Gestational hypertension occurs when blood pressure is elevated after the twentieth week of pregnancy, and if the blood pressure was normal before then. If someone already suffered from high blood pressure before pregnancy, there is a good chance that this will further manifest itself during pregnancy. But in the case of gestational hypertension, the high blood pressure is purely due to the pregnancy itself, and is therefore only developed later in the pregnancy. Furthermore, after giving birth, blood pressure will also drop automatically in the case of gestational hypertension. The drop in blood pressure lasts up to 3 days.

Checking blood pressure

Blood pressure will be measured at every check-up with the midwife. Normally, blood pressure during pregnancy is slightly lower than normal. But in about 10% of women, blood pressure is higher. With normal blood pressure, the negative pressure is between 70 and 80. When the negative pressure is higher than 90, the blood pressure is too high! If you have high blood pressure several times in a row, you will be referred to the gynecologist. The gynecologist will carry out a number of checks to determine the condition of the child. This is done by testing the urine, taking blood samples and making a CTG scan.
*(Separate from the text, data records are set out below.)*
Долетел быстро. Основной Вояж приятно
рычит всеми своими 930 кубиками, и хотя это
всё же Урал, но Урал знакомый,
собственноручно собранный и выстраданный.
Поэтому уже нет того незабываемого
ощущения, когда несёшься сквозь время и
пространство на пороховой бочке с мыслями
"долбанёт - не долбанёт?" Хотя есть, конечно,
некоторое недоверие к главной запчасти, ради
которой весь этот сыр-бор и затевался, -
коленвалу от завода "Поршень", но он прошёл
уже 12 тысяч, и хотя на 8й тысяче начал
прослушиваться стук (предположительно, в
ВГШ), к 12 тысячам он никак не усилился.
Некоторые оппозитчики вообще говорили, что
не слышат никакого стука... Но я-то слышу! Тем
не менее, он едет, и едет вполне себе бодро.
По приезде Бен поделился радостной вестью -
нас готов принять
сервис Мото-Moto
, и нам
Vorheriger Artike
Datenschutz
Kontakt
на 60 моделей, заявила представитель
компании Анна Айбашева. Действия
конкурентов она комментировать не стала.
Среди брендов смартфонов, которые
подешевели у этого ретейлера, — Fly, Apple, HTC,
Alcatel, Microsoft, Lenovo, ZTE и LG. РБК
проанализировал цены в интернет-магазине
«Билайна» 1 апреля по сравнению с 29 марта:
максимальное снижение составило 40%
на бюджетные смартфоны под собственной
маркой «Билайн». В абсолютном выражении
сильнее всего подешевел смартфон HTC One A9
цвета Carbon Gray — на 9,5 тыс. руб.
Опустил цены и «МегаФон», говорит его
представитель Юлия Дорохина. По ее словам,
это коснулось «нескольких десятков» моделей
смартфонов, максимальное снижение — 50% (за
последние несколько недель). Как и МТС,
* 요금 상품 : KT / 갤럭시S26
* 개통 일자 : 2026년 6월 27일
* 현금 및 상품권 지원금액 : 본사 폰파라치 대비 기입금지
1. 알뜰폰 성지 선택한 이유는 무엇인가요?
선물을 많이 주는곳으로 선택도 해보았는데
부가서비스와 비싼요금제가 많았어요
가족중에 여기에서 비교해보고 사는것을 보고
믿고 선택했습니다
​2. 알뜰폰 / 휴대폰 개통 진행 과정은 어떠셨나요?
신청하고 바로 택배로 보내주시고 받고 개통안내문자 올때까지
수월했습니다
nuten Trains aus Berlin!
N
If it turns out that the baby is doing well, you do not need to continue receiving treatment from the gynecologist. you can then simply return to the midwife. You’ll keep a closer eye on them there. If the examination shows that your child’s condition is deteriorating, you will probably be admitted to hospital to monitor the situation for a longer period of time.


High blood pressure can have consequences for your child. Because less blood flows through the placenta, the baby’s growth may lag behind. The child receives fewer nutrients and oxygen. Furthermore, gestational hypertension can cause premature birth. This is mainly because allowing the pregnancy to continue poses too much danger to mother and child. It is then often decided to induce labor. Furthermore, children of mothers who have had gestational hypertension are more susceptible to infections.


The following symptoms may indicate that you suffer from high blood pressure.

  • Presence of protein in the urine
  • Retention of moisture in hands, feet and face.
  • Pressing feeling in the upper abdomen (as if there is a tight band around it)
  • Headache
  • Nauseous
  • Vomit
  • Seeing stars or flashes
  • Tingling fingers
  • Less need to urinate
  • Feeling the baby move less

Some women are more likely to develop gestational hypertension than others. The risk of gestational hypertension is greater if:

  • A first pregnancy
  • Overweight
  • High age during pregnancy (over 35 years)
  • Low age during pregnancy (under 20 years)
  • Multiple pregnancy
  • Had gestational hypertension during a previous pregnancy
  • Family members who have suffered from gestational hypertension
  • A pregnancy that is caused by donor sperm
  • Kidney disease in the mother
  • Heart disease in the mother
  • Diabetes in the mother
  • Thyroid disorders in the mother.

Be sure to listen to your body during pregnancy! You often sense best when something is wrong, or when you need to take it easy.